Rassas, 22, is a US citizen by birth, but was educated in Greece and speaks fluent Greek, Arabic and English. He says he is proud of his grandfather’s mosque and the important role it plays for Muslims here. “He was a very generous guy and this place is his legacy,” he says.
‘We deserve to have a place to pray with dignity’
But it is not out of choice that Muslims in Athens have converted garages and basements into mosques at their own expense.
No new mosques have been erected here since Ottoman rule ended in 1829. One of the last remaining mosques in Athens was converted into a prison before getting a new lease of life as a museum of folk art.
Muslims at the al-Salam Mosque perform their Friday prayers (MEE/Will Horner)
Fo 40 years, various governments have tried to construct an official mosque, but numerous plans and bills in parliament have consistently failed, leaving Athens as the only EU capital without one. That looks set to change.
This month, the government went further than any of its predecessors when it passed a bill to accelerate 10-year-old plans to build a mosque in the Athens neighbourhood of Votanikos. The bill foresees the allocation of 946,000 euros ($1.1m) of public money to build on land owned by the Greek navy. It is a further sign of the loosening grip of the old Greek Orthadox Church. Prime Minister Alexis Tsipras, a self-avowed athiest, has shown more of a willingness to confront the power of the church: he was sworn in under a civil rather than a religious oath and his government has legalised same-sex civil partnerships.
Nikos Filis, Greece’s education and religious affairs minister, told the Ekathimerini newspaper that building a mosque would help to prevent the "radicalisation" of the country’s Muslim community.
It is not out of choice that Muslims in Athens have converted garages and basements into mosques at their own expense (MEE/Will Horner)
“If we wish to avoid the problems facing France and Belgium, we should not make the mistakes that they are now trying to deal with,” Filis said.
“The existence of makeshift mosques is a shame for the country as well as for the Muslim community and a danger to national security,” he added.
The mayor of Athens, Giorgos Kaminis, also described the new bill as “a decisive step in regards [to] rights and in particular in regards [to] the self-evident right to practise religious worship in conditions that respect the dignity of believers, as foreseen by the country’s constitution and by international treaties”.
But the journey to this point has been slow, and the opposition deep-seated.Naim Elghandour, an Egyptian who has lived in Greece for 44 years and is the president of the Muslim Association of Greece, has spent decades arguing in favour of building an official mosque. To him, the Greek government's failure to build a suitable place of worship is deeply unfair.
“Speaking on behalf of Greek Muslims, those [of us] who hold a Greek passport, we feel like second-class citizens because we have to make our prayers in garages and underground basements,” he said. “We are Greek citizens and taxpayers and it is our right. We deserve to have a place to pray with dignity.”

Input data |

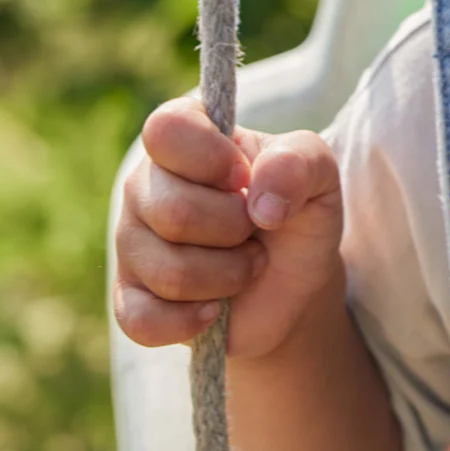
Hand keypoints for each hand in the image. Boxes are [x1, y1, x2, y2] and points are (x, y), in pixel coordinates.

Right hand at [113, 95, 344, 359]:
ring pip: (169, 273)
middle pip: (174, 213)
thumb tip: (261, 201)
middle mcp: (146, 185)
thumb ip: (301, 162)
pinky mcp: (130, 299)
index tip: (244, 178)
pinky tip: (215, 309)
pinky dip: (193, 320)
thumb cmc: (297, 211)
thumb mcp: (319, 175)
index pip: (167, 130)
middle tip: (255, 229)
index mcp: (184, 138)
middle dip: (236, 231)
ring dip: (229, 276)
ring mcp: (132, 243)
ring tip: (246, 264)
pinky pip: (144, 320)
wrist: (293, 282)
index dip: (213, 160)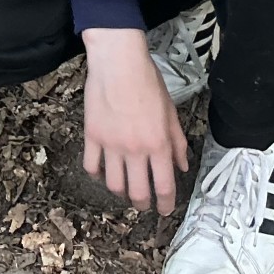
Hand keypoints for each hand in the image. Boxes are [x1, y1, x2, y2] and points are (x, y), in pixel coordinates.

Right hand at [82, 28, 188, 212]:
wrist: (119, 63)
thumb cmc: (148, 82)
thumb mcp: (170, 112)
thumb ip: (177, 142)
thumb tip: (182, 165)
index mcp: (158, 144)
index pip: (164, 186)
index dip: (166, 204)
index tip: (165, 210)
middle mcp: (135, 149)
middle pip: (138, 192)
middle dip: (142, 204)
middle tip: (144, 205)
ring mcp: (111, 144)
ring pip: (113, 184)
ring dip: (120, 192)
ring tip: (123, 190)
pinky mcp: (92, 136)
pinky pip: (91, 165)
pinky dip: (96, 174)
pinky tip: (102, 172)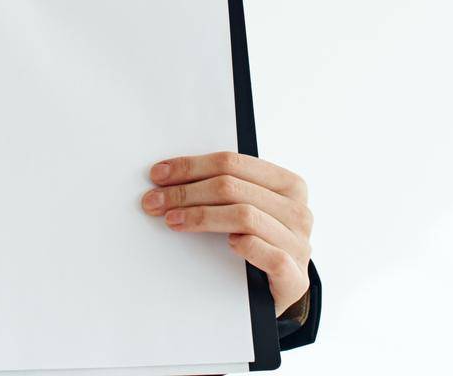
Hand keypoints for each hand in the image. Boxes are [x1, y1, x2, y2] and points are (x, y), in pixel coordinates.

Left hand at [140, 151, 312, 316]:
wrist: (282, 289)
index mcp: (287, 184)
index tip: (158, 175)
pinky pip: (270, 255)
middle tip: (154, 201)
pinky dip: (246, 245)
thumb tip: (168, 177)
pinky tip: (227, 244)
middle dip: (186, 192)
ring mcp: (299, 243)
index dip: (191, 166)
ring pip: (244, 216)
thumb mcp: (248, 208)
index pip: (232, 162)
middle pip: (232, 187)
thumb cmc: (260, 241)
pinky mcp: (296, 277)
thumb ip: (224, 189)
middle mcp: (297, 210)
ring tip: (172, 220)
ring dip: (201, 216)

What to do |
Please answer these questions from the article on the Athens mosque.
1. In what year did Ottoman rule end, after which no new mosques were built in Athens?
2. In which Athens neighbourhood is the planned mosque to be built?
3. How many years has Naim Elghandour lived in Greece?

Response to this task |
1. 1829
2. Votanikos
3. 44 years